What to work on — Print the notebook excerpt on POI popularity transitions below in full, character for character.

Selection —
We model transition probabilities between POI popularities, i.e.
$\text{Pr}(\text{Pop}_{\text{POI}_i} \to \text{Pop}_{\text{POI}_j})$
after discretizing POI popularities.

### 3.3.1 Discretize POI Popularity

It could be seen from the above plot that discretization based on equal frequency (quantiles) performs better than that based on equal width, to balance the complexity and accuracy, we choose `"quantile, nbins=9"`.

In [None]:
def calc_poi_info(seqid_set, seq_all, poi_all):
    poi_info = seq_all[seq_all['seqID'].isin(seqid_set)][['poiID', 'seqID']].copy()
    poi_info = poi_info.groupby('poiID').agg(np.size)
    poi_info.rename(columns={'seqID':'popularity'}, inplace=True)
    #poi_info.set_index('poiID', inplace=True)
    poi_info['poiTheme'] = poi_all.loc[poi_info.index, 'poiTheme']
    poi_info['poiLon'] = poi_all.loc[poi_info.index, 'poiLon']
    poi_info['poiLat'] = poi_all.loc[poi_info.index, 'poiLat']
    # POI popularity discretization: quantile based bins
    nbins = 9
    quantiles = np.round(np.linspace(0, 1, nbins+1), 2)[1:-1]
    bins_qt = [0]
    bins_qt.extend(poi_info['popularity'].quantile(quantiles))
    bins_qt.append(poi_info['popularity'].max() + 1)
    poi_info['popClass'] = np.digitize(poi_info['popularity'].get_values(), bins_qt)
    return poi_info.copy()

### 3.3.2 Compute Transition Probabilities

In [None]:
def calc_poi_pop_transmat(seqid_set, poi_all, seq_all):
    pop_class = poi_all['popClass'].unique().tolist()

Data section —

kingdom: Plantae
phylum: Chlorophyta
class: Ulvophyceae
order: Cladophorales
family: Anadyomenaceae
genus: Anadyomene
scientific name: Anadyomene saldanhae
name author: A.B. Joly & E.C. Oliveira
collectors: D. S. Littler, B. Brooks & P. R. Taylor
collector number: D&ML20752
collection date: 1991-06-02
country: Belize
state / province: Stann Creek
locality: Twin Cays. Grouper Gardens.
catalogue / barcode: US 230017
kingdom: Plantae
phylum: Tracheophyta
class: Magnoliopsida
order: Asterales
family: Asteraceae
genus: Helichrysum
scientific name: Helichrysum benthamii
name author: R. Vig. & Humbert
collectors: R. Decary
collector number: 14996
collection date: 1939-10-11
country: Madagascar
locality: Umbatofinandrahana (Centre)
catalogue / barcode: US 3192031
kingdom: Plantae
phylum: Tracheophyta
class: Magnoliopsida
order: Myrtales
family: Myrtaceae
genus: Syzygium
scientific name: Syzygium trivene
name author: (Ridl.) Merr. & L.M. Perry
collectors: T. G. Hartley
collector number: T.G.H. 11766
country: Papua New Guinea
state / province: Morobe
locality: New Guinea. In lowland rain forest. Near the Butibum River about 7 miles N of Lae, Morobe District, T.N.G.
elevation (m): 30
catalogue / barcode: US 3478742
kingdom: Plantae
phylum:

Task result —
We model transition probabilities between POI popularities, i.e.
$\text{Pr}(\text{Pop}_{\text{POI}_i} \to \text{Pop}_{\text{POI}_j})$
after discretizing POI popularities.

### 3.3.1 Discretize POI Popularity

It could be seen from the above plot that discretization based on equal frequency (quantiles) performs better than that based on equal width, to balance the complexity and accuracy, we choose `"quantile, nbins=9"`.

In [None]:
def calc_poi_info(seqid_set, seq_all, poi_all):
    poi_info = seq_all[seq_all['seqID'].isin(seqid_set)][['poiID', 'seqID']].copy()
    poi_info = poi_info.groupby('poiID').agg(np.size)
    poi_info.rename(columns={'seqID':'popularity'}, inplace=True)
    #poi_info.set_index('poiID', inplace=True)
    poi_info['poiTheme'] = poi_all.loc[poi_info.index, 'poiTheme']
    poi_info['poiLon'] = poi_all.loc[poi_info.index, 'poiLon']
    poi_info['poiLat'] = poi_all.loc[poi_info.index, 'poiLat']
    # POI popularity discretization: quantile based bins
    nbins = 9
    quantiles = np.round(np.linspace(0, 1, nbins+1), 2)[1:-1]
    bins_qt = [0]
    bins_qt.extend(poi_info['popularity'].quantile(quantiles))
    bins_qt.append(poi_info['popularity'].max() + 1)
    poi_info['popClass'] = np.digitize(poi_info['popularity'].get_values(), bins_qt)
    return poi_info.copy()

### 3.3.2 Compute Transition Probabilities

In [None]:
def calc_poi_pop_transmat(seqid_set, poi_all, seq_all):
    pop_class = poi_all['popClass'].unique().tolist()